The rally in stocks fizzled in March and bonds didn't offer much help as rates drifted up slightly. Foreign stocks performed better as the valuation gap — after years of underperformance to the U.S. stock market — may be attracting more money.
Our Conservative portfolio gained 0.69% in March. The Aggressive portfolio rose 0.85%. Benchmark Vanguard funds for March 2017 were as follows: Vanguard 500 Index Fund (VFINX) up 0.10%; Vanguard Total Bond Market Index Fund (VBMFX) down 0.06%; Vanguard Developed Markets Index Fund (VTMGX) up 3.00%; Vanguard Emerging Markets Stock Index (VEIEX) up 2.25%; Vanguard Star Fund (VGSTX), a total global balanced portfolio, up 0.85%.
We beat the benchmarks this month (finally…) largely on the strength of foreign stock funds, and fair performance from our shorts (including a 10% gain in PowerShares DB Crude Oil Dble Short (DTO)). At the top of the traditional fund heap was iShares MSCI Italy Capped (EWI), up 8.84% for the month and leading the already strong European markets (Vanguard European ETF (VGK) also performed well, up 4.43%)).
Emerging markets were hot with iShares MSCI BRIC Index (BKF) up 2.57%, largely on the work of Indian stocks.
Mortgage REITs also sizzled, with the Conservative portfolio's iShares Mortgage REIT (REM) up 2.88%. In general we're seeing risky yield-reach again by investors.
Our only notable bad performers from March: Vanguard Telecom Services ETF (VOX), down 2.11% — and now quite attractive again given recent lagging. Value stocks in general were weak with Homestead Value (HOVLX) down 0.72% and Vanguard Value (VTV) down 0.92%. We had mild declines in longer-term bond funds like Vanguard Long-Term Bond Index ETF (BLV), down 0.70%, and Vanguard Extended Duration Treasury (EDV) down 0.97% — though longer-term bonds are not attractively priced after the big gain in U.S. stocks over the last year.
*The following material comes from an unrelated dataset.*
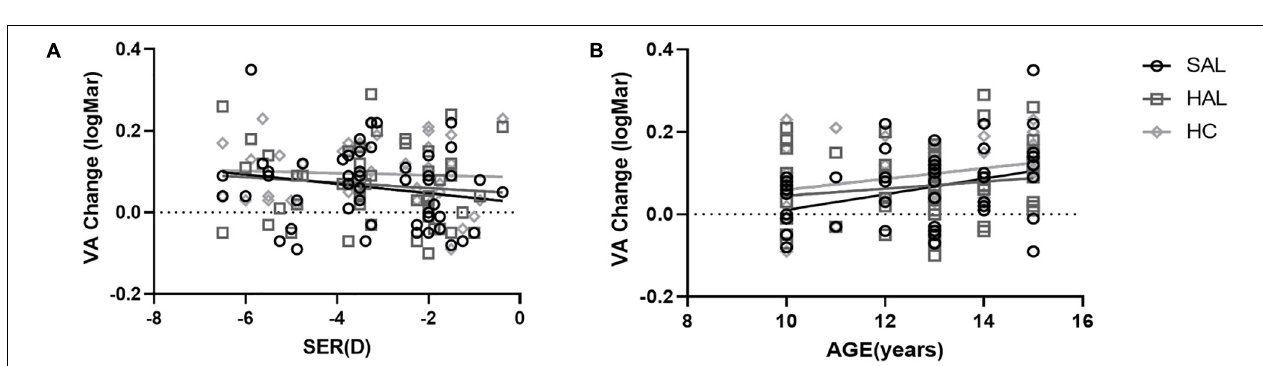
FIGURE 7 | (A) Mean visual acuity (VA) with standard errors of four lenses (SVL for single-vision lens, HAL for spectacle lenses with concentric rings of highly aspherical lenslets, SAL for spectacle lenses with concentric rings of slightly aspherical lenslets, and HC for lenses with spherical lenslets in honeycomb configuration) and (B) relative VA changes from SVL of three lenses with lenslets in logMAR unit. N = 50. Asterisk (*) and number sign (#) represent significance in the Bonferroni post hoc test following the repeated measures ANOVA. ** p < 0.01, comparisons of each of the three lenses with lenslets to SVL; # p < 0.05, ## p < 0.01, comparisons between each pair of the three lenses with lenslets.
Large-cap growth was the strongest U.S. category with a roughly 1% return, but we're not directly exposed here now.
Foreign stocks aren't really that cheap when you factor in the likely slower earnings growth than the U.S. market in larger markets and the heighted risk in emerging markets, but with our currency expensive after a multi-year rise large gains can be made investing abroad in unhedged funds solely on our currency weakening. Bottom line: you are now getting more diversification benefit from owning foreign assets than probably anytime in the last 10 years.
Non-emerging market foreign stock fund categories generally have higher ratings on our proprietary category rating system because the returns have been relatively weak and money flows have been less positive recently. Ideally we'd see huge outflows from foreign stock funds, which we'd buy into. But there may just be too many investors today who diversify to any and evertying, in contrast to the sort of 1990s style performance chasing we used to witness. Emerging market stock funds have done well and have beaten U.S. markets this year but are still seriously underperforming from levels hit in early 2011 — actually going in a different direction completely through much of this time. Right now, emerging market stocks are not that attractive given the recent gains, and interest by investors we'll likely focus more on larger foreign economies.